Primary aldosteronism is affecting about 10% of hypertensive patients. Primary aldosteronism should be diagnosed by screening tests based on plasma aldosterone concentration (PAC) and aldosterone-to-renin ratio (ARR), followed by confirmatory test. The cutoff values for PAC and ARR depend on PAC and plasma renin measurement methods. Liquid chromatography–tandem mass spectrometry (LC-MS/MS), the new gold standard method for aldosterone determination, is now widespread but shows lower values than immunoassays. New cutoff values have yet to be determined with LC-MS/MS PAC.Methods:
In a retrospective cohort, we measured PAC by LC-MS/MS in 93 healthy volunteers, 77 patients with essential hypertension and 82 primary aldosteronism patients (42 lateralized, 24 bilateral, 16 primary aldosteronism without adrenal vein sampling) after 30 min in a seated position.Results:
PAC ranged from 42 to 309 pmol/l in healthy volunteers and from 63 to 362 pmol/l in essential hypertensive patients.

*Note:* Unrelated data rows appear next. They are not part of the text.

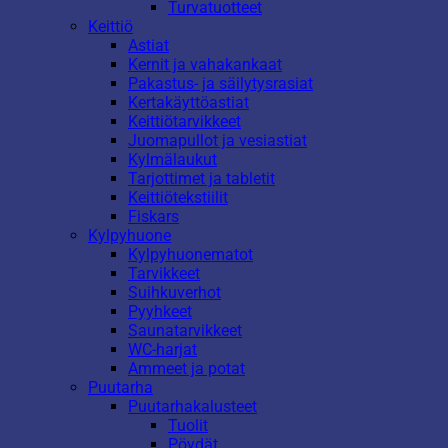
Turvatuotteet
Keittiö
Astiat
Kernit ja vahakankaat
Pakastus- ja säilytysrasiat
Kertakäyttöastiat
Keittiötarvikkeet
Juomapullot ja vesiastiat
Kylmälaukut
Tarjottimet ja tabletit
Keittiötekstiilit
Fiskars
Kylpyhuone
Kylpyhuonematot
Tarvikkeet
Suihkuverhot
Pyyhkeet
Saunatarvikkeet
WC-harjat
Ammeet ja potat
Puutarha
Puutarhakalusteet
Tuolit
Pöydät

A cutoff value of 360 pmol/l for basal PAC had a sensitivity of 90.5% and a specificity of 95.1% to differentiate lateralized primary aldosteronism from essential hypertensive patients. ARR ranged from 2.3 to 22.3 in healthy volunteers and from 3.2 to 55.6 pmol/mU in essential hypertensive patients. Using ROC curves, we selected an ARR of 46 pmol/mU, which provided a sensitivity of 100% and a specificity of 93.4% to distinguish between essential hypertensive and lateralized primary aldosteronism patients (sensitivity 94.4%, specificity 93.9% for the overall primary aldosteronism population).Conclusion:
Criteria for primary aldosteronism screening need to be adapted, given the increasing use of LC-MS/MS to determine PAC. We suggest to use 360 pmol/l and 46 pmol/mU as cutoff values, respectively, for basal PAC and ARR after 30 min of seated rest.